Der blaue kostenlose Riese vor dem Umbruch

Die Regierung muss beantworten, wie es mit ORF.at weitergehen soll.
Nach der Finanzierungsfrage ist vor der Digitalnovelle. Noch bis zum Sommer dürfte die Regierung die neuen Bedingungen für den ORF im digitalen Raum präsentieren.
Einige Maßnahmen sind weitestgehend unumstritten. So gilt die aktuelle Regel, dass Videoinhalte nur sieben Tage online verfügbar bleiben dürfen, als überholt.
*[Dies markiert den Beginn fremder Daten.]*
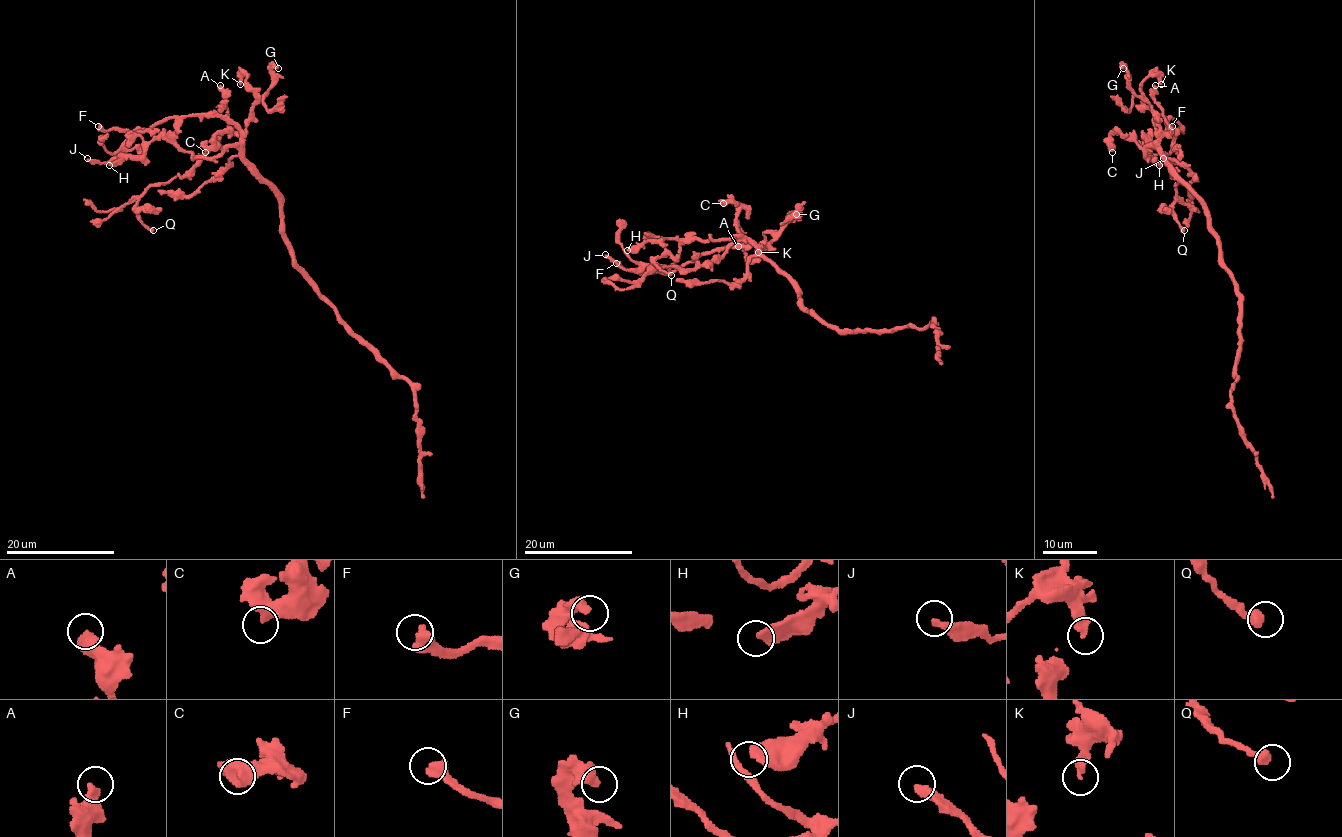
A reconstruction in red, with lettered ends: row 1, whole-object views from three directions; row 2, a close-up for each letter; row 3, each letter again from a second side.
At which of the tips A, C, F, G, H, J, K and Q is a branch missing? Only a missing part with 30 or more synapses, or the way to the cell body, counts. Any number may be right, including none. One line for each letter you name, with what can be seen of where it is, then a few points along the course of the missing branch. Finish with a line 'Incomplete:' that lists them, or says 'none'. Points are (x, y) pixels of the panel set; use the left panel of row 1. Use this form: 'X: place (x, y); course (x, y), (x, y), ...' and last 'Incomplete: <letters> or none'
F: place (98, 126); course (98, 126), (78, 133), (51, 133), (41, 138), (41, 161), (34, 185)
J: place (87, 158); course (87, 158), (67, 160), (51, 172), (36, 172), (28, 167)
Incomplete: F, J

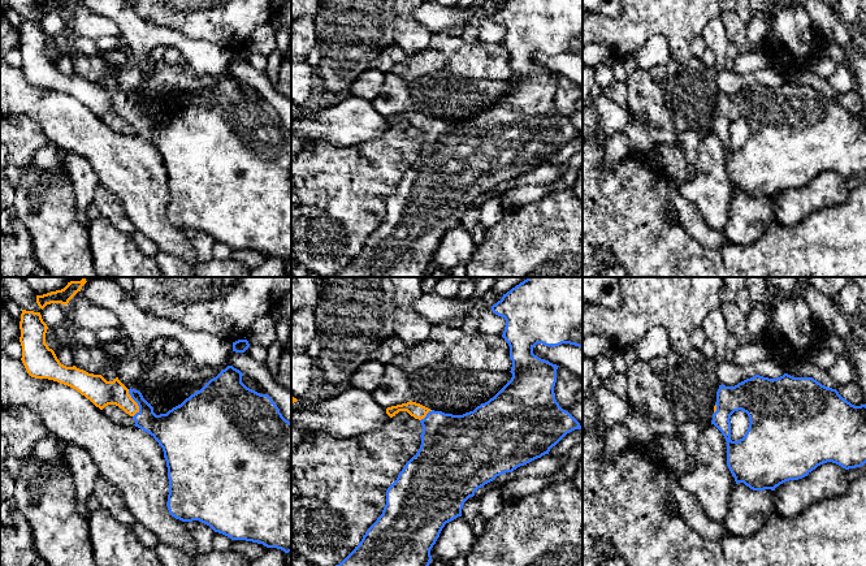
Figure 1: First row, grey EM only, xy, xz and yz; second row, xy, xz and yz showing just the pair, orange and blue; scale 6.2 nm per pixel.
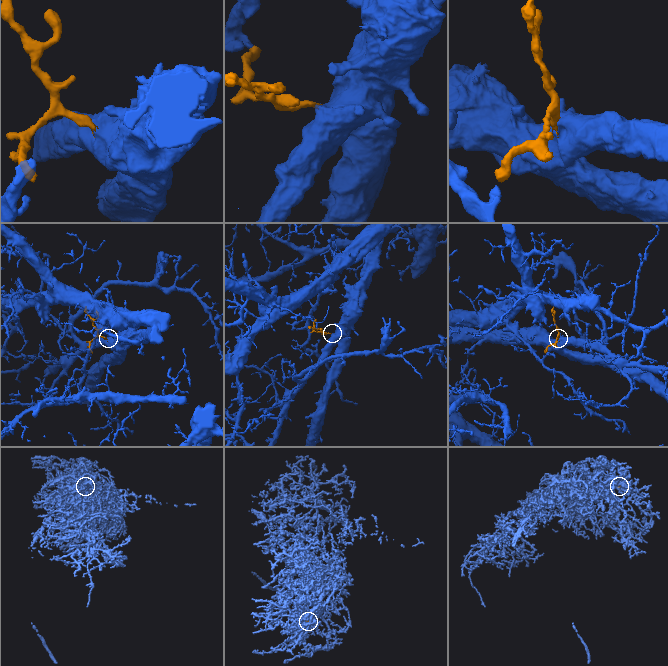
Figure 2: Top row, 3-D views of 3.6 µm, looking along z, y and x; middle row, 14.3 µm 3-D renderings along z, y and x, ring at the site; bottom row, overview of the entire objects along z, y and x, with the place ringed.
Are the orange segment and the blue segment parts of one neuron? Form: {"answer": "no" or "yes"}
{"answer": "yes"}

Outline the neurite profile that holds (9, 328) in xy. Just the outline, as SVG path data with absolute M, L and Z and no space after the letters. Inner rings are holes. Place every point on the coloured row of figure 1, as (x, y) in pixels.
M0 303L0 350L4 349L7 344L20 340L20 337L20 323Z

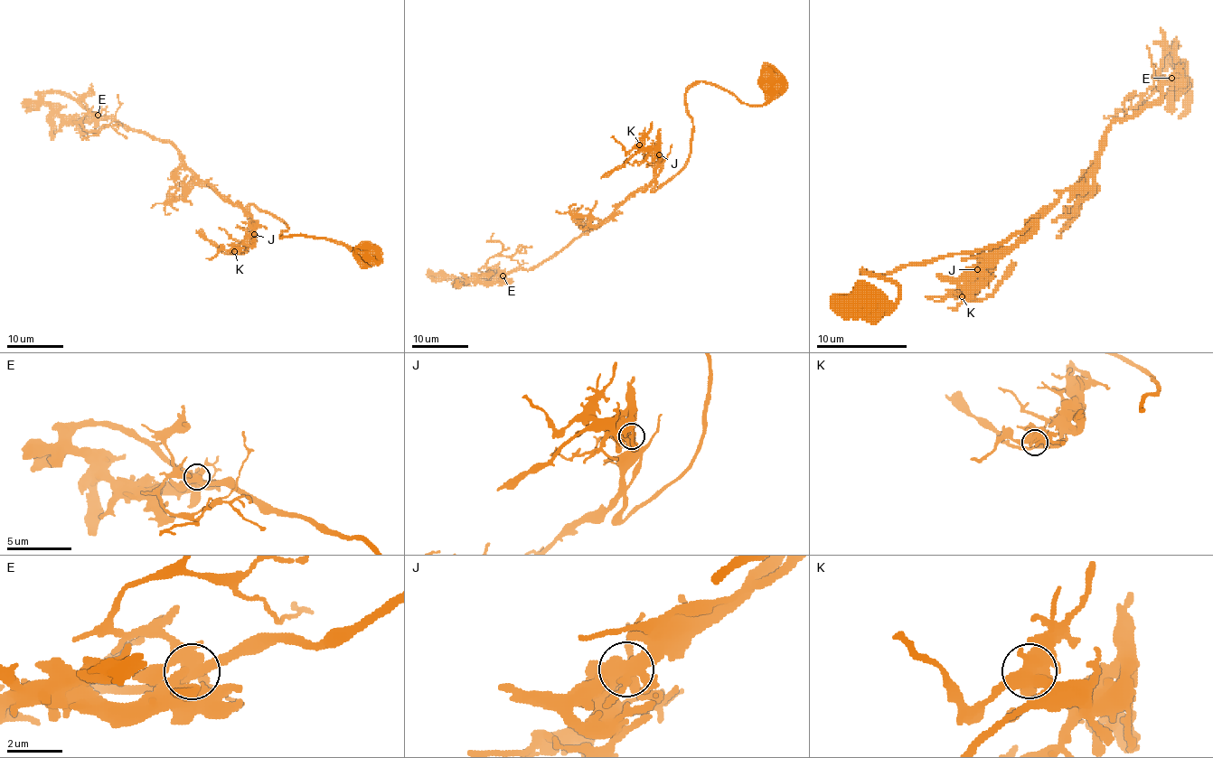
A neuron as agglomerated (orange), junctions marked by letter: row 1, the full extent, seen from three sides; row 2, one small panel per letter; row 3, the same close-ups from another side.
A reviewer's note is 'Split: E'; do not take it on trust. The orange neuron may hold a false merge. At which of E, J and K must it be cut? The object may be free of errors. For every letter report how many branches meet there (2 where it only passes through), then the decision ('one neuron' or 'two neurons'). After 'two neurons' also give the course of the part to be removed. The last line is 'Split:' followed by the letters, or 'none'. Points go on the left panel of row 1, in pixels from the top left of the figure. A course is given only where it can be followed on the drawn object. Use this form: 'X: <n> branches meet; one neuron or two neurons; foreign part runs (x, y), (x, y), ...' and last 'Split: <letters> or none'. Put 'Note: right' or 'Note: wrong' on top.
Note: right
E: 6 branches meet; two neurons; foreign part runs (97, 115), (86, 115), (81, 126), (89, 131), (104, 128), (116, 118), (119, 101), (117, 95)
J: 5 branches meet; one neuron
K: 5 branches meet; one neuron
Split: E

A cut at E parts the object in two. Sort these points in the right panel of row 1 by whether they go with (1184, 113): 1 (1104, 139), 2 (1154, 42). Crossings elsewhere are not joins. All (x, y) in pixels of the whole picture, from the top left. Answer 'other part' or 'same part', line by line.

Weniger einhellig wird die Forderung des ORF bewertet, künftig auch eigene Inhalte für den digitalen Raum und Social Media produzieren zu dürfen: „Online Only“ lautet das entsprechende Schlagwort. Kritik an diesen Plänen kam in der Vergangenheit unter anderem vom Verband österreichischer Privatsender (VÖP), der vor „einer noch stärkeren Marktverzerrung“ warnt.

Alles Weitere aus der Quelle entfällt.